The voice that she died to hear every day, but refused to accept.
A few moments later, that voice emerged.
“Kyra…baby, is that you?”
Kyra felt her eyes close and relief pour over her. She could breathe now. Her mother’s voice sounded like raindrops on parched earth. She felt a tingling sensation on her skin as if dreadfulness was slowly evaporating from her body.
“Yes, mom. It’s me. I..I saw the news.…I was worried for you…”
She could feel her mother smile teary-eyed on the other side of the conversation. After a brief pause, which seemed like an eternity, Meera spoke,
“I am sorry, baby. When the plane crashed, it skipped my building by barely a few inches and struck an empty warehouse a few feet away. We were lucky. The people presumed dead were the ones who worked in that warehouse. Luckily, no one was there at the time…..and…I am sorry, I couldn’t pick up your calls yesterday….when my phone rang and your name appeared….I went blank. I was numb anyhow from the blast…when I saw the plane approach my building… come towards me, I thought I would never get to see you again...”

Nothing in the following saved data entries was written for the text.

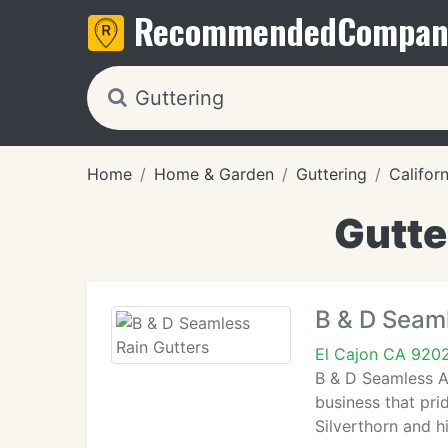
Recommended
Compan
Home
Home & Garden
Guttering
Californ
Gutte
B & D Seaml
El Cajon CA 920
B & D Seamless Al
business that prid
Silverthorn and h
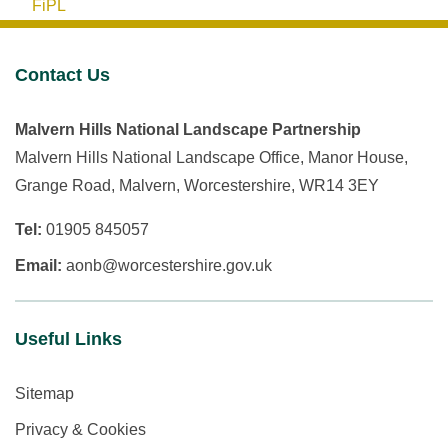
FiPL
Contact Us
Malvern Hills National Landscape Partnership
Malvern Hills National Landscape Office, Manor House,
Grange Road, Malvern, Worcestershire, WR14 3EY
Tel:
01905 845057
Email:
aonb@worcestershire.gov.uk
Useful Links
Sitemap
Privacy & Cookies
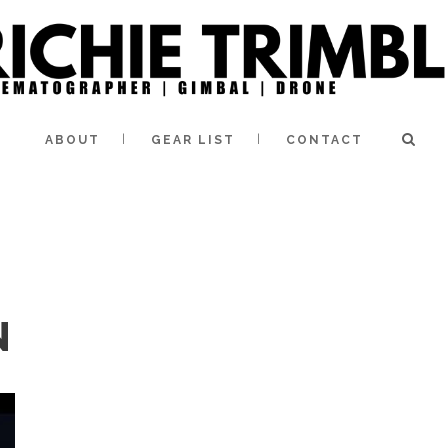
ABOUT
GEAR LIST
CONTACT
N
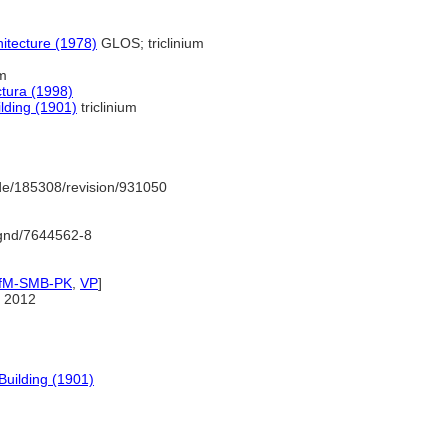
itecture (1978)
GLOS; triclinium
um
ctura (1998)
ilding (1901)
triclinium
de/185308/revision/931050
o/gnd/7644562-8
IfM-SMB-PK
,
VP
]
 2012
 Building (1901)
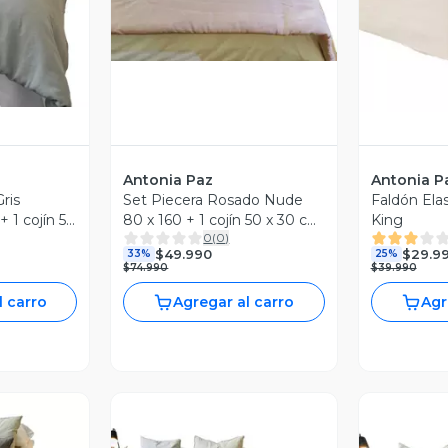
Antonia Paz
Antonia P
ris
Set Piecera Rosado Nude
Faldón Ela
+ 1 cojín 50
80 x 160 + 1 cojín 50 x 30 cm
King
0
(
0
)
Paz
Antonia Paz
$49.990
$29.9
33%
25%
$74.990
$39.990
l carro
Agregar al carro
Agr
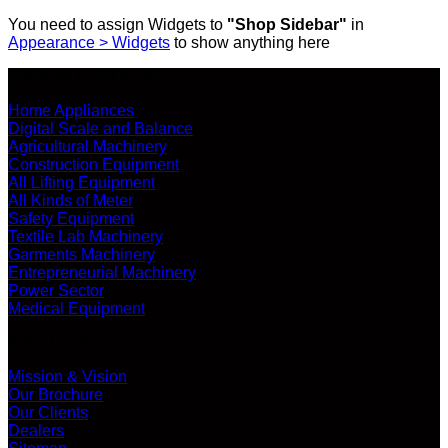
You need to assign Widgets to
"Shop Sidebar"
in
Appearance > Widgets
to show anything here
SHOP ALL PRODUCTS
Home Appliances
Digital Scale and Balance
Agricultural Machinery
Construction Equipment
All Lifting Equipment
All Kinds of Meter
Safety Equipment
Textile Lab Machinery
Garments Machinery
Entrepreneurial Machinery
Power Sector
Medical Equipment
ABOUT US
Mission & Vision
Our Brochure
Our Clients
Dealers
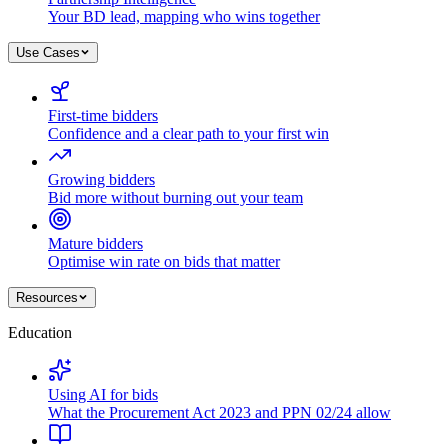
Your BD lead, mapping who wins together
Use Cases
First-time bidders
Confidence and a clear path to your first win
Growing bidders
Bid more without burning out your team
Mature bidders
Optimise win rate on bids that matter
Resources
Education
Using AI for bids
What the Procurement Act 2023 and PPN 02/24 allow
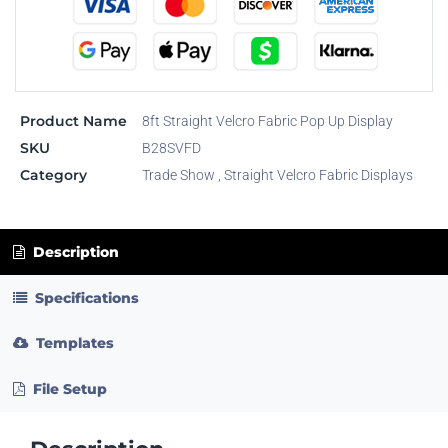
Product Name
8ft Straight Velcro Fabric Pop Up Display
SKU
B28SVFD
Category
Trade Show
,
Straight Velcro Fabric Displays
Description
Specifications
Templates
File Setup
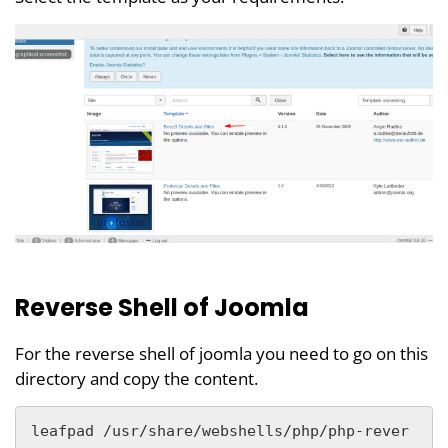
Reverse Shell of Joomla
For the reverse shell of joomla you need to go on this
directory and copy the content.
leafpad /usr/share/webshells/php/php-rever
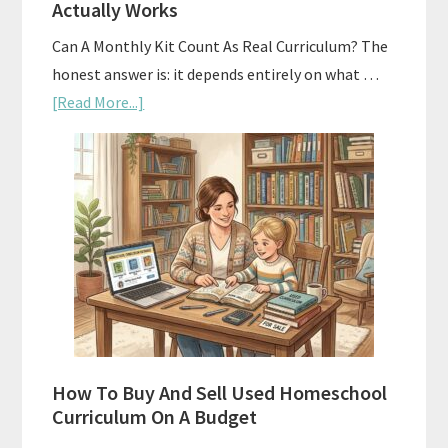
Actually Works
Can A Monthly Kit Count As Real Curriculum? The
honest answer is: it depends entirely on what …
about
[Read More...]
Subscription
Boxes
As
Curriculum:
What
Actually
Works
How To Buy And Sell Used Homeschool
Curriculum On A Budget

Meera’s sobs had a life of their own now. She forced herself to continue. She had to tell her daughter how she felt. It was long pending.
“I have missed you terribly, baby. I wish I get to see you soon. You know, I cannot live without you. I barely survived when you left me. I was hurt, as if my heart, my body was torn apart. But then I got up and started nurturing my ego so I could start living again. And, I need to tell you something….I…I divorced your father two years back…”
Kyra froze. A million questions arose in her head.
‘Why didn’t mom tell me sooner?’
‘Did that man let go amicably?’
‘How had she been surviving alone all this while?’
But the only question that mattered was,
“I hope you are doing okay, mom?”
Meera responded with a half-hearted “Uh-huh..”. Kyra felt weight building in her chest again. But it was time for her confession. She had suppressed it for far too long,
“I am sorry I left you, mom. I have been dreadful, living an incomplete…a half-life ever since. I am coming home, mom. I can’t….I don’t want to stay away from you any longer.”